This coming week is the last remaining days to see a special exhibition called “Unnamed Figures: Black Presence and Absence in the Early American North” at Historic Deerfield. I recommend it before it closes Thursday August 4. The show, curated by the American Folk Art Museum, is a “corrective to histories that define slavery and anti-black racism as a largely Southern issue.” It is unknown to me if the curators or interpreters or docents (ours was excellent) know about Ancestral Bridges here in Amherst. However, in just under 100 artifacts that range from paintings to needlework, to photographs and sculpture, the show “offers a new window onto Black representation in a region that is often overlooked in narratives of early African American history. “

Rhoda Goodrich (Mrs. William Northrop Bentley) and Daughter and William Northrup Bentley
by Ammi Phillips (1788-1865)Lebanon Springs, New York.
“While neither of these paintings feature Black figures, they nevertheless reference Black presence indirectly. Rhoda Bentleyand her daughter each hold products – a slip of cotton and a slice of watermelon – associated with enslaved labor in the South. Most pointedly, William Bentley holds a book titled The Horrors of Slavery.” Photo: Hetty Startup

The exhibit focuses on Black figures who appear in – or are omitted from – early American images through to the early 1800s. This exhibition makes clear that historical records do show that African Americans, both enslaved and free, lived and worked in the North in the pre-Civil War era. One of the real discoveries for me was the display of wares by Thomas W. Commeraw, a free Black potter in early colonial New York whose ceramics included pickled oyster jars and larger vessels like three-gallon jugs with fancy decorations. Researched by on-site artist in residence Mark Shapiro, these specific exhibits create an identity for people ‘hidden from history’ in the past. One of the more remarkable objects in the exhibit is a powder horn decorated with designs by a named artist called John Bush, an African American carver from Shrewsbury, MA.

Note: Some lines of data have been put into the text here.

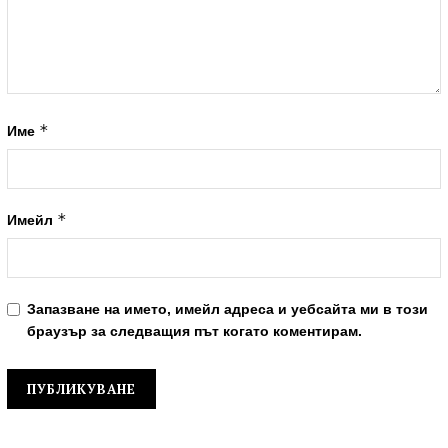
*
Име
*
Имейл
Запазване на името, имейл адреса и уебсайта ми в този
браузър за следващия път когато коментирам.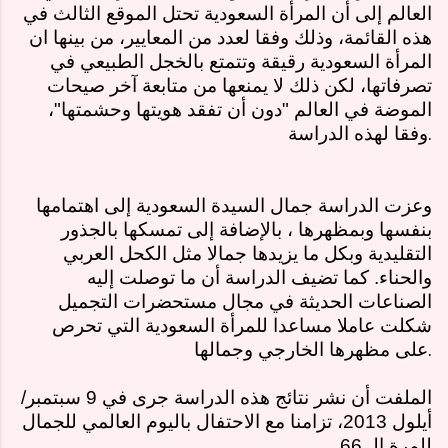
العالم إلى أن المرأة السعودية تحتل الموقع الثالث في
هذه القائمة، وذلك وفقا لعدد من المعايير، من بينها ان
المرأة السعودية رقيقة وتتمتع بالخجل الطبيعي في
تصرفاتها، لكن ذلك لا يمنعها من متابعة آخر صيحات
الموضة في العالم "دون أن تفقد هويتها وحشمتها"،
.
وفقا لهذه الدراسة
وعزت الدراسة جمال السيدة السعودية إلى اهتمامها
بنفسها وبمظهرها ، بالإضافة إلى تمسكها بالجذور
التقليدية وبكل ما يزيدها جمالا مثل الكحل العربي
والحناء. كما تضيف الدراسة أن ما توصلت إليه
الصناعات الحديثة في مجال مستحضرات التجميل
شكلت عاملا مساعدا للمرأة السعودية التي تحرص
.
على مظهرها الخارجي وجمالها
الملفت أن نشر نتائج هذه الدراسة جرى في 9 سبتمبر/
أيلول 2013، تزامنا مع الاحتفال باليوم العالمي للجمال
للمرة الـ 66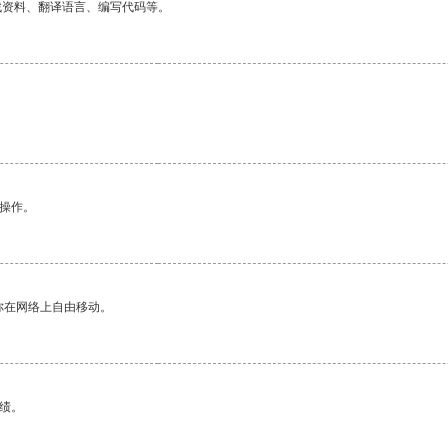
找资料、翻译语言、编写代码等。
悉操作。
你在网络上自由移动。
绩。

Ceramics by Thomas W. Commeraw (1771-1823) displayed at the exhibit :Unnamed Figures: Black Presence and Absence in the Early American North at Historic Deerfield.” Photo: Hetty Startup

Entry to Historic Deerfield’s historic houses on “The Street” and to the Flynt Center (where the Unnamed Figures exhibit is held) is by entry fee at their Visitor Center opposite the post office and Deerfield Inn. Many of our public libraries in this area have free passes to Historic Deerfield. This specific exhibit is made possible by the generosity of the Americana Foundation, that “supports sustainable development of agriculture and community food systems, the protection of natural resources and an inclusive narrative of early American art and history.”